▸ **WHAT TO PRODUCE**:
From the line containing "tilt_deg: -22.2" through the last line of the entries below, repeat each line word for word and leave out the rest.

▸ **DATASET RECORDS**:
▼

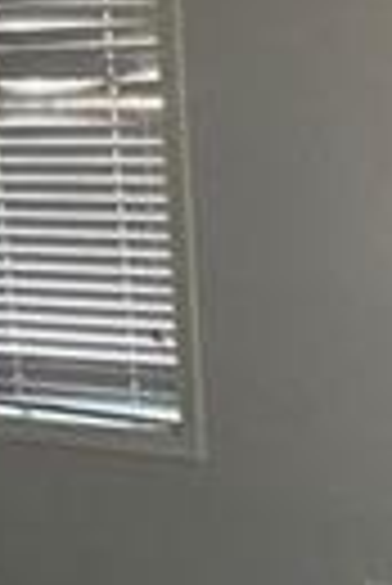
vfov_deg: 22.4
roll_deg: +1.6
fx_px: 1401
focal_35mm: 86
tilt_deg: -22.2
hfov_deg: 15.9
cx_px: 293
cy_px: 630
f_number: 2.2
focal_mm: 2.22
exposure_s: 1/105
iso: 320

▲

▸ **ANSWER TO THIS EXERCISE**:
tilt_deg: -22.2
hfov_deg: 15.9
cx_px: 293
cy_px: 630
f_number: 2.2
focal_mm: 2.22
exposure_s: 1/105
iso: 320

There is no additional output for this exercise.